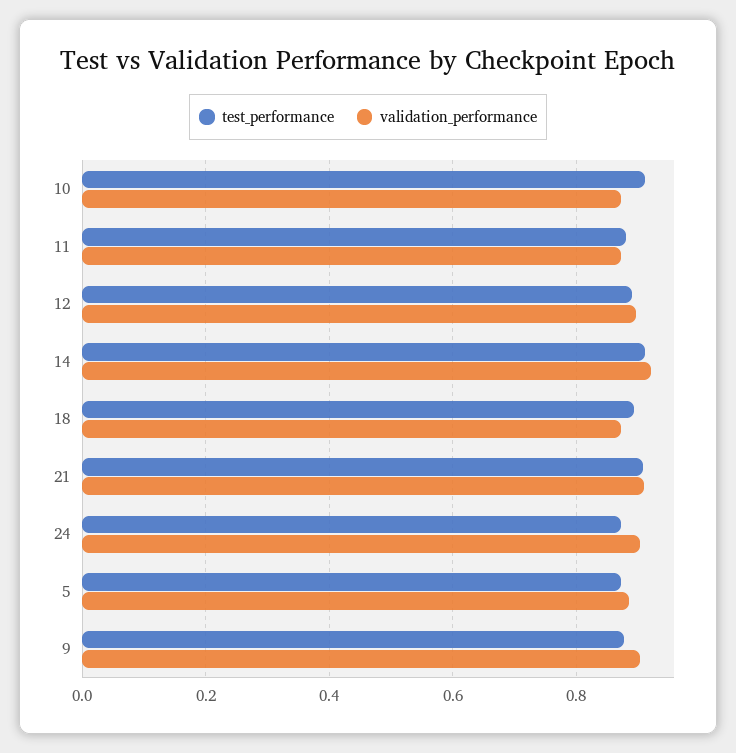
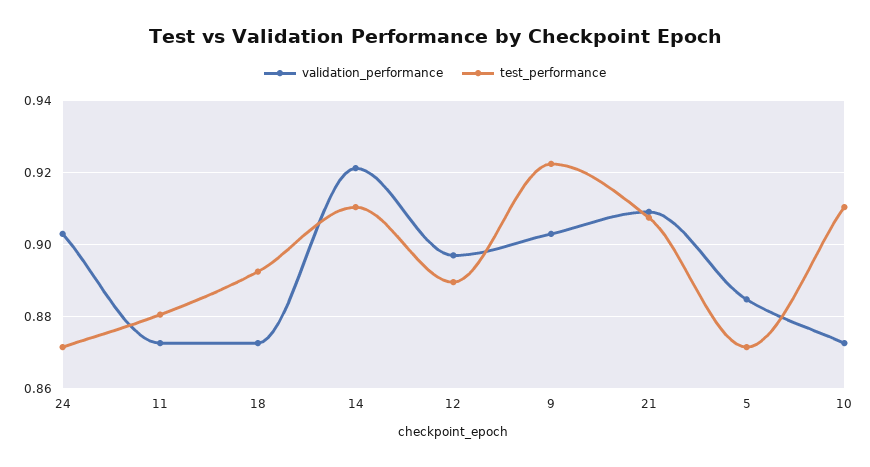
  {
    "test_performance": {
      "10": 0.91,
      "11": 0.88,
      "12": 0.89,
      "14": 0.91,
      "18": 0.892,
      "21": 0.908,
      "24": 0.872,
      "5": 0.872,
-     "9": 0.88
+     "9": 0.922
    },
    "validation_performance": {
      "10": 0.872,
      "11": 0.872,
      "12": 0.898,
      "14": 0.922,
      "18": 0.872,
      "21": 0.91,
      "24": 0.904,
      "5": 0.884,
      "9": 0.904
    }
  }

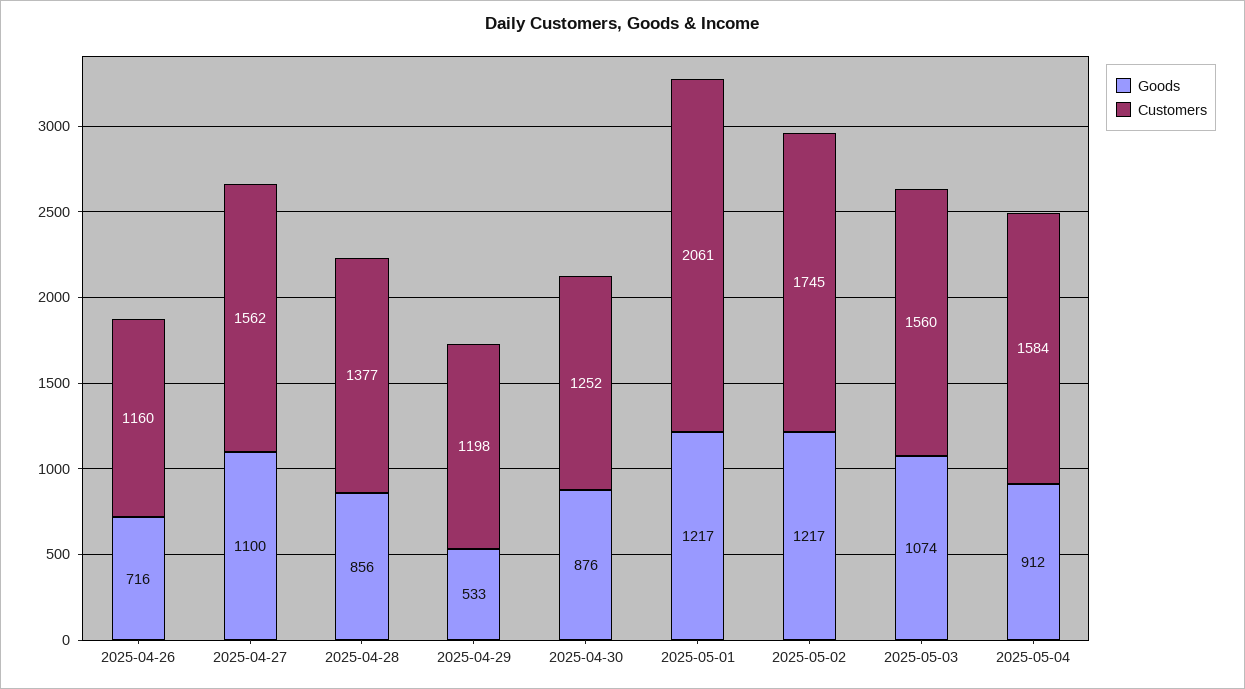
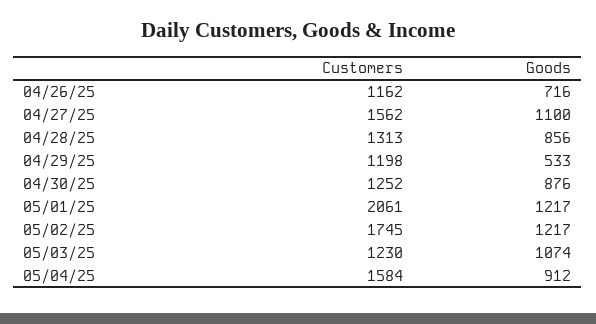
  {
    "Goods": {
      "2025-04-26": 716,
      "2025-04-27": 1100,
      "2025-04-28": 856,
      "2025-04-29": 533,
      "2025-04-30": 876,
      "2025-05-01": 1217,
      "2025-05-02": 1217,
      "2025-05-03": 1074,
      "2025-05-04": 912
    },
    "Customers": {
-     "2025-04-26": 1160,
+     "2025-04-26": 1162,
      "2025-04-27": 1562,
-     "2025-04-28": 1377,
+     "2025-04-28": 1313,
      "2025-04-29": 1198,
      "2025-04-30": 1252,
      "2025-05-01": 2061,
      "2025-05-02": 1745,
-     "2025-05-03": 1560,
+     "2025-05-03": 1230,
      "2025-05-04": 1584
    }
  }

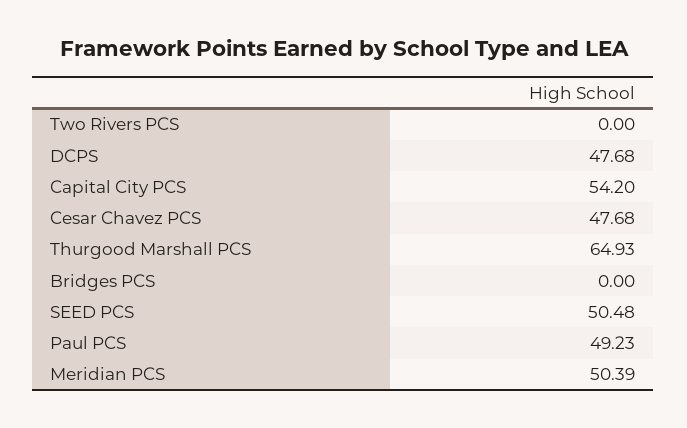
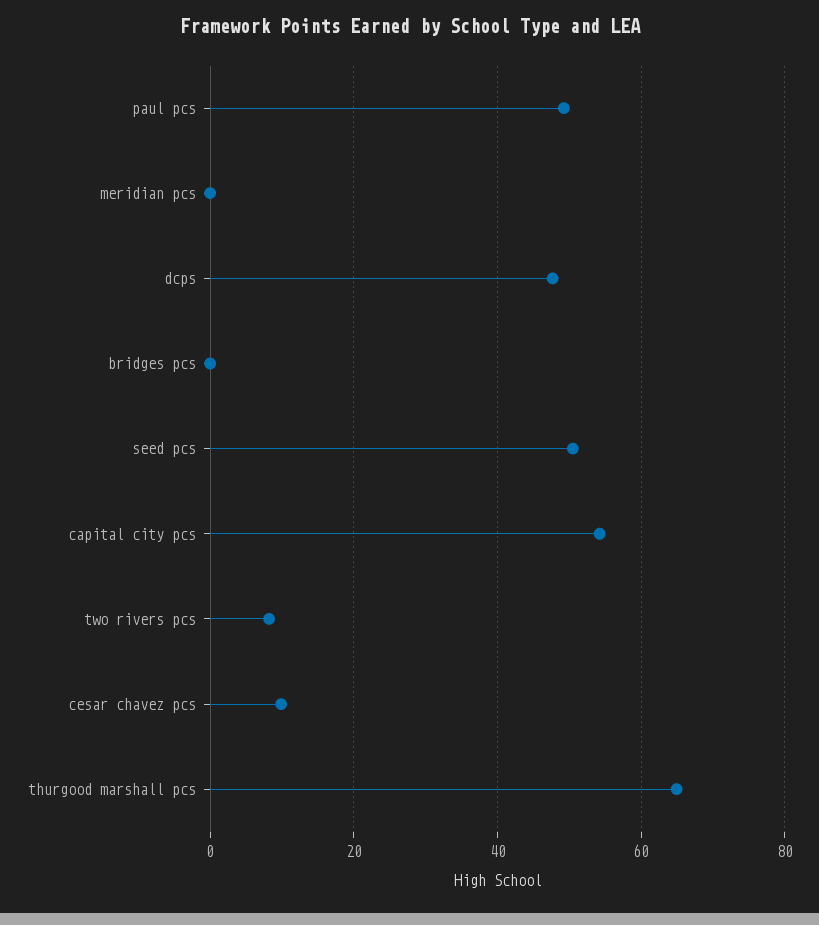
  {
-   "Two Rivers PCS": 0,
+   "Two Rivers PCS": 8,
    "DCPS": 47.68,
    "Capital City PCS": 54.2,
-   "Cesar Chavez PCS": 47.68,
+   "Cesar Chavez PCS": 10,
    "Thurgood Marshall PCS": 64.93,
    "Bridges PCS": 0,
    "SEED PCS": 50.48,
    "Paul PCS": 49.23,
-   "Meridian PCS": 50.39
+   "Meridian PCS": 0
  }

○ ○ ○

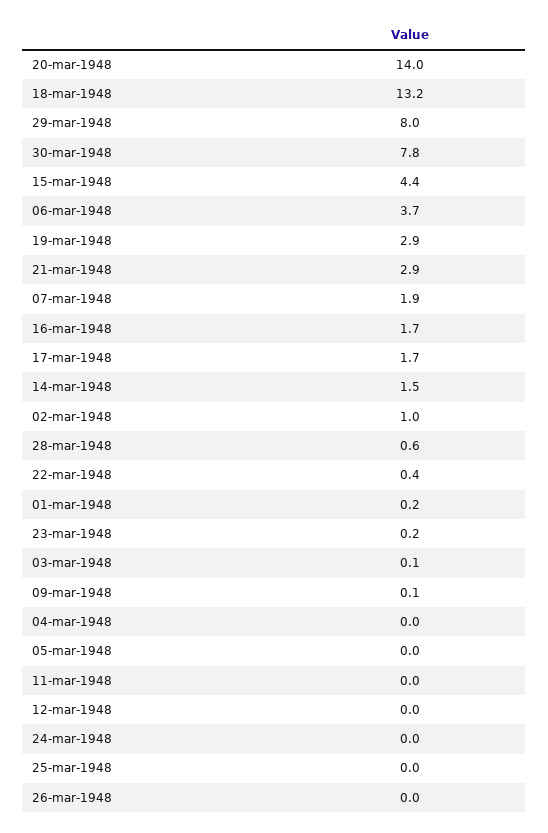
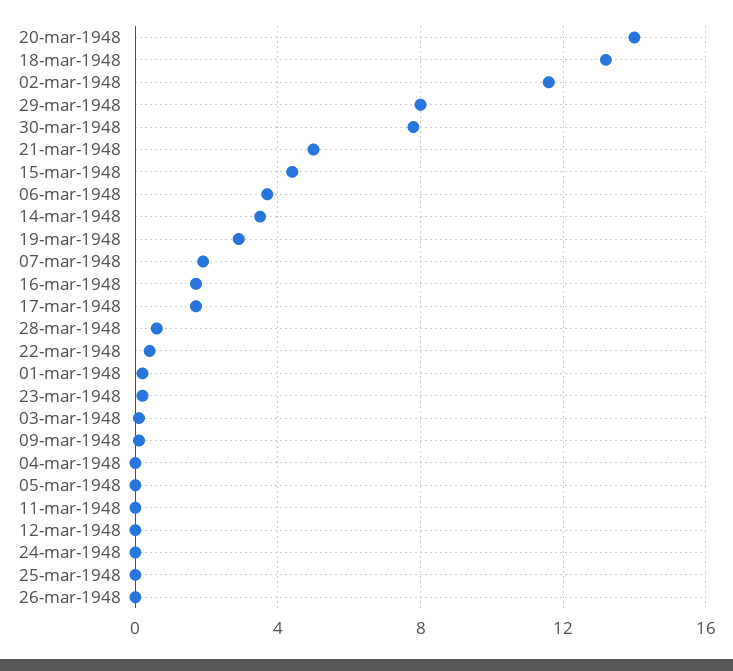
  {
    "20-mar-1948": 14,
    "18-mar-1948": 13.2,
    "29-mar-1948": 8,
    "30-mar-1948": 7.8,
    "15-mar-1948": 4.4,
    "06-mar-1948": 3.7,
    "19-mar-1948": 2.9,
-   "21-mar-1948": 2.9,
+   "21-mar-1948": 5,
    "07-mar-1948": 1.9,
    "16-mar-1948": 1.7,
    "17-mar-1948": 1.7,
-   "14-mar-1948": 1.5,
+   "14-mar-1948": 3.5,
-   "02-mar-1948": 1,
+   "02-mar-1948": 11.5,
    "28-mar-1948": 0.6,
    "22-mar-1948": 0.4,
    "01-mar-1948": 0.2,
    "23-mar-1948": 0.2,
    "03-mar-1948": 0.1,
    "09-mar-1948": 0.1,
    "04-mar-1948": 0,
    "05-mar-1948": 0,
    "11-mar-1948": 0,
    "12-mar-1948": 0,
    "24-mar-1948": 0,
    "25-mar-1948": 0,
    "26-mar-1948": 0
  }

○ ○ ○

- [TASK TO COMPLETE]
Find how many lines in the material above contain "Chavez", and answer with that number only.

- [RESPONSE TO THIS EXERCISE]
2